A Vicious Cycle or No Cycle at All / By Abdol Moabery

Author: gatelesis

The airline and aviation industry is evolving — and rapidly.

Far are we from the days of the 8-10 year repetitive cycle that caused sector-wide devastation. If we look back at the last 30 years, the industry down-cycles have been brought forth by events such as regional and global recessions, oil price spikes, terrorism, disease epidemic and of course airline labor issues.

Today, I sat through an aviation investment panel with six industry experts and my takeaway was that no-single or series of events would take the industry into a down-cycle like in decades past. A couple of examples are the downfall of Malaysia Airlines and TransAsia. Two major events in the same region, yet, not a ripple was felt in the Asian sector. Another is the bankruptcy filing of Alitalia, soon followed by Air Berlin’s bankruptcy filing. Has the market succumbed to the reality that these are idiosyncratic events that are non-symptomatic of the region or the industry as a whole? Can it be that the days of an aviation cycle are gone? It is hard to say since the last cycle ended about 4-5 years ago and historically the cycles come about every 8-10 years.
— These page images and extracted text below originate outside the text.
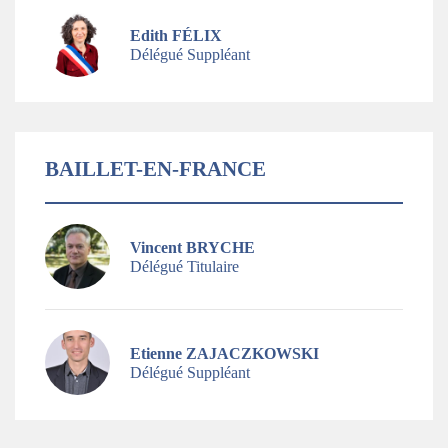
Edith FÉLIX
Délégué Suppléant
BAILLET-EN-FRANCE
Vincent BRYCHE
Délégué Titulaire
Etienne ZAJACZKOWSKI
Délégué Suppléant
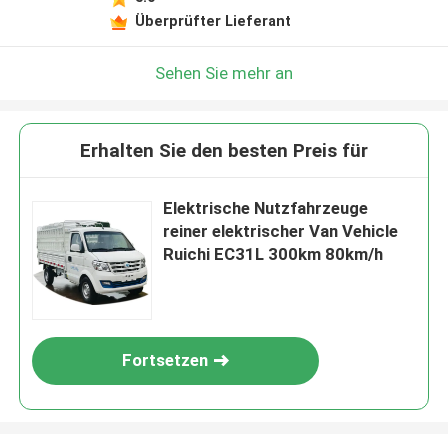
Überprüfter Lieferant
Sehen Sie mehr an
Erhalten Sie den besten Preis für
Elektrische Nutzfahrzeuge
reiner elektrischer Van Vehicle
Ruichi EC31L 300km 80km/h
Fortsetzen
However, there have been many events over the past few years — globally, that might have caused the industry to move towards an accelerated cycle. One thing is for sure, the industry has become resilient; or is it something else?

The big question is, what is causing this new phenomenon? Is it globalization of the airline and aviation industry? Is it the vast amounts of capital that have been attracted into aviation? Or is it the sheer size of a market that has become so large that anomalous events have little impact? Whatever it is, we technically have to wait 4-5 years to see what the market will do, but I for one am not going to wait around for a doomsday that will potentially never come. Onwards and upwards we go.